§ **WHAT THE TASK REQUIRES**: Copy the data below from the line containing "collection date: 1926-11-02" through the end, swapping "locality" for "site" and keeping everything else the same.

§ **ROWS**:
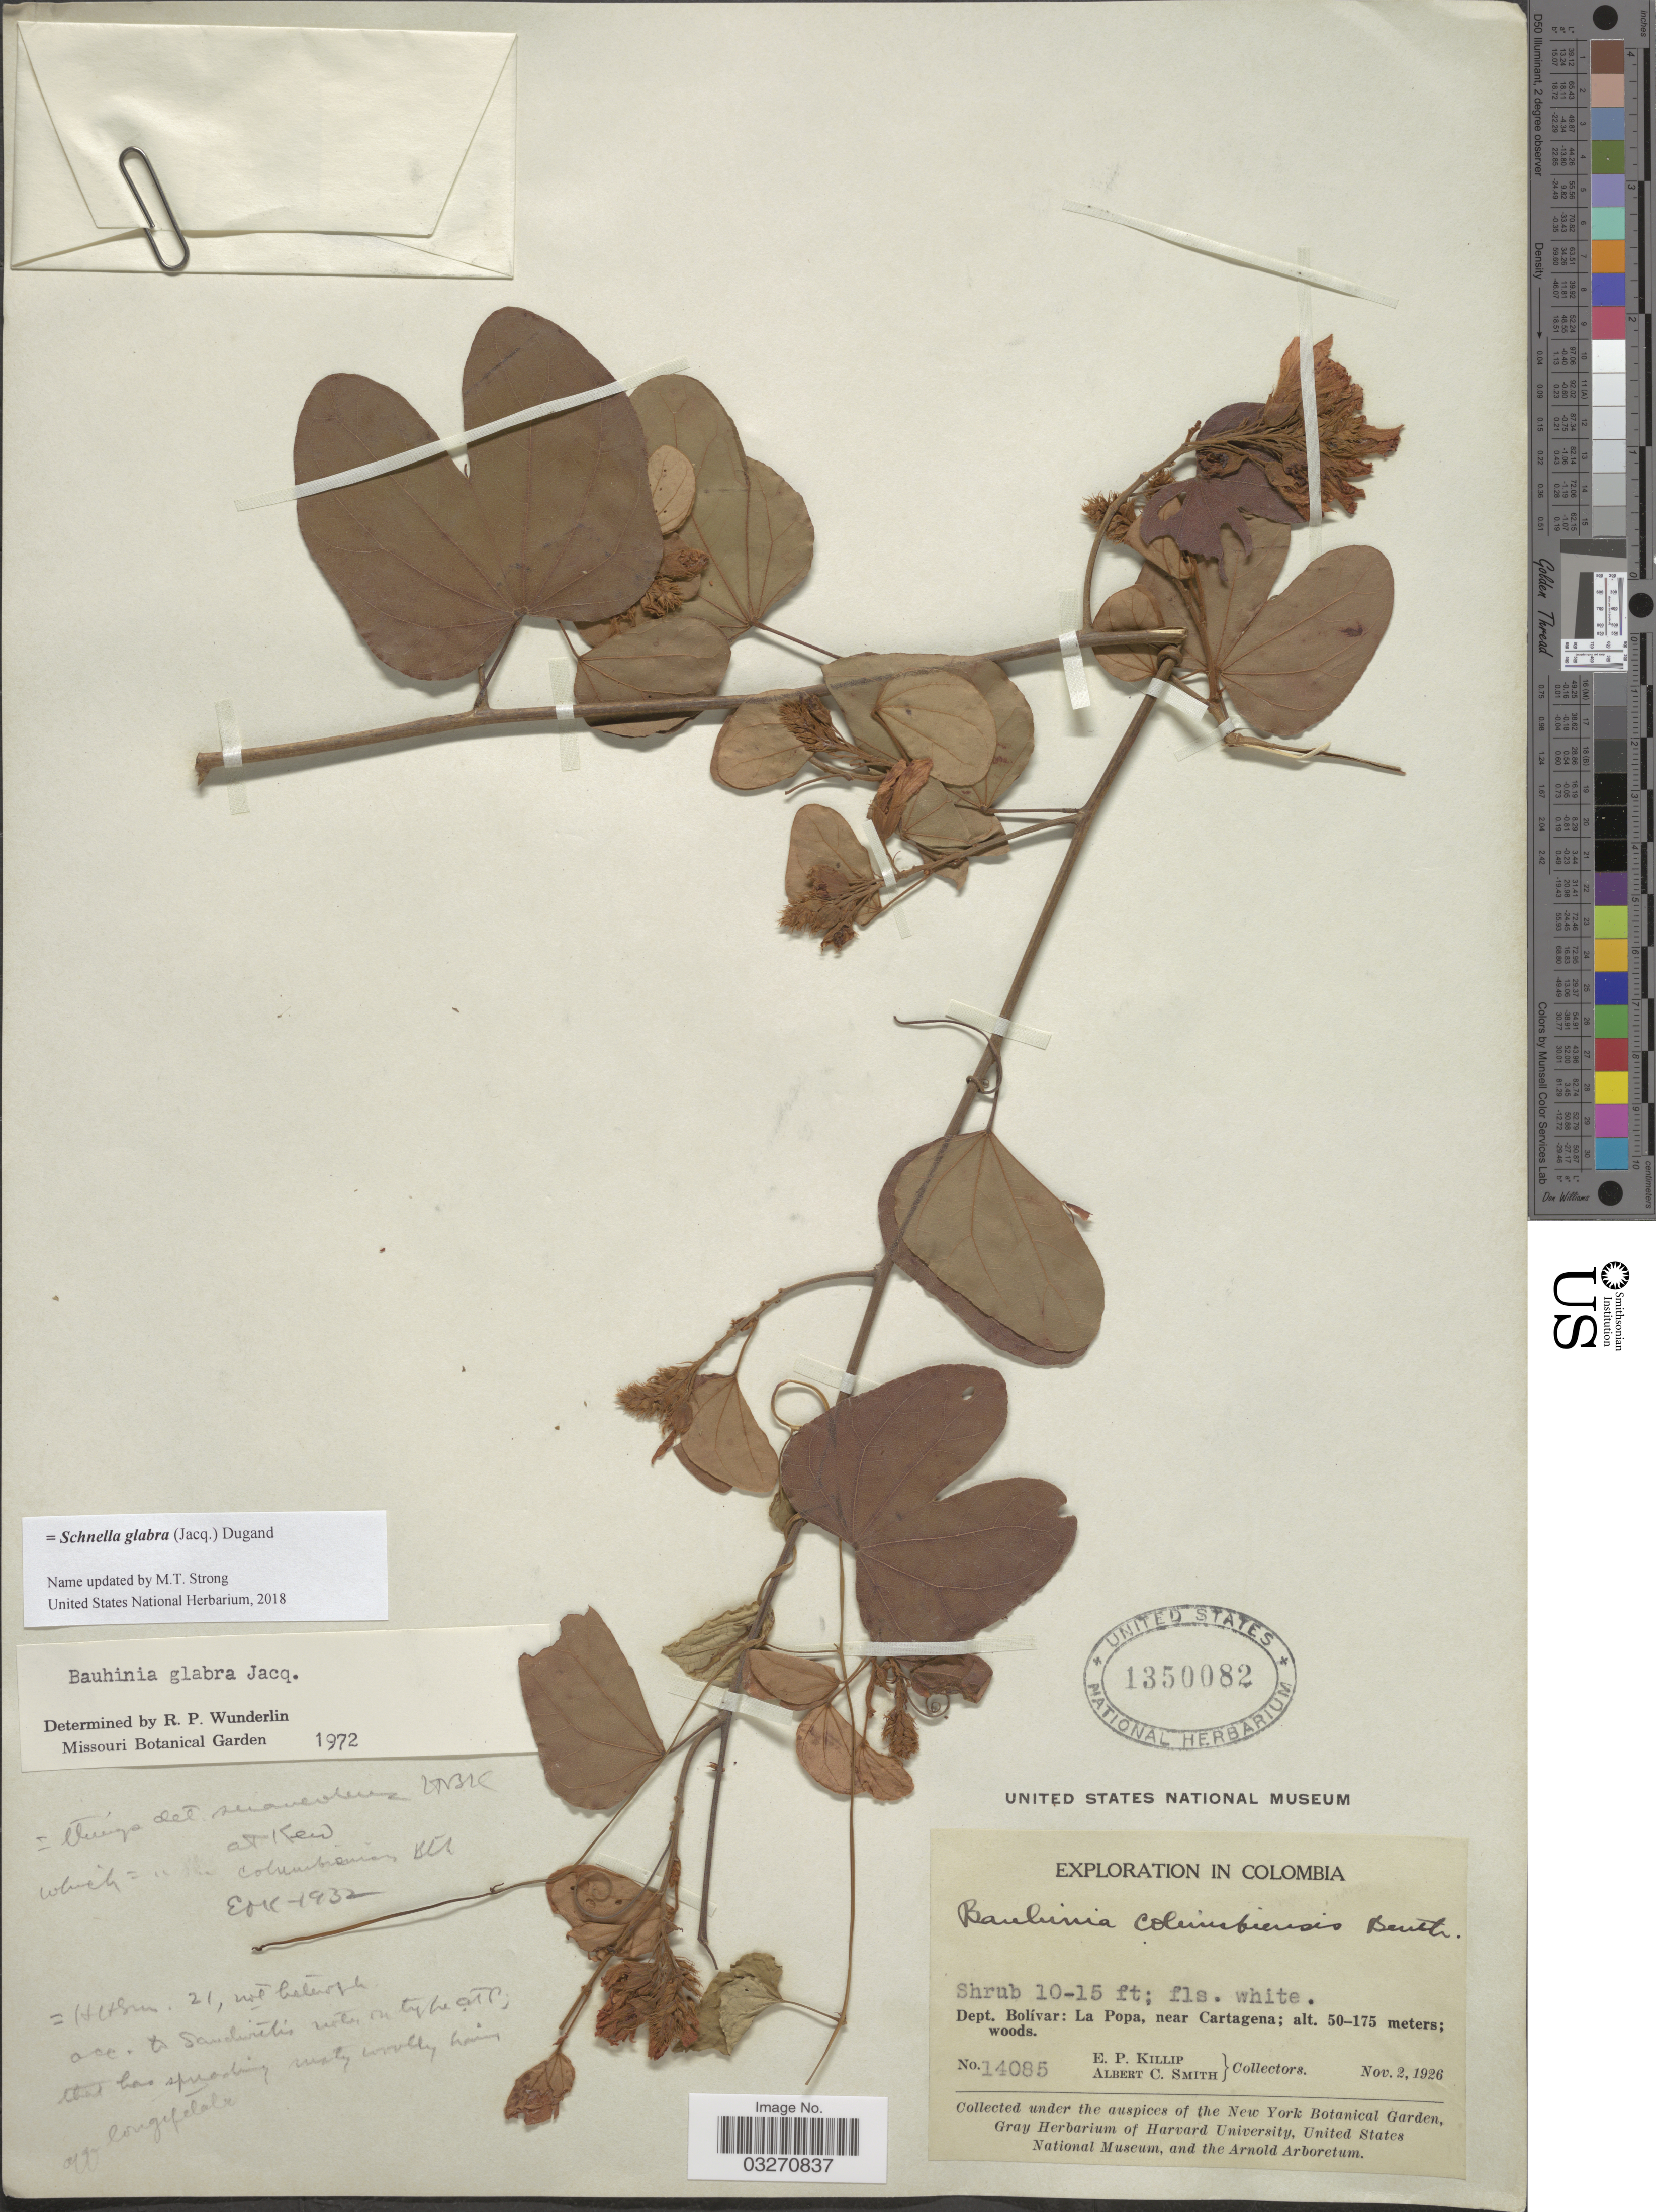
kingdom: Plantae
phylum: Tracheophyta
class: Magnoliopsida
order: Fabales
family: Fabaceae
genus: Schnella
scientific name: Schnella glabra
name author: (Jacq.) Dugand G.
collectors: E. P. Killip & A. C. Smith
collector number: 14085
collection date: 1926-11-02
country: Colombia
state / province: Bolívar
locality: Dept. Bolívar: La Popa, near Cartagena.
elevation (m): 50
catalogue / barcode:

§ **EXERCISE ANSWER**:
collection date: 1926-11-02
country: Colombia
state / province: Bolívar
site: Dept. Bolívar: La Popa, near Cartagena.
elevation (m): 50
catalogue / barcode:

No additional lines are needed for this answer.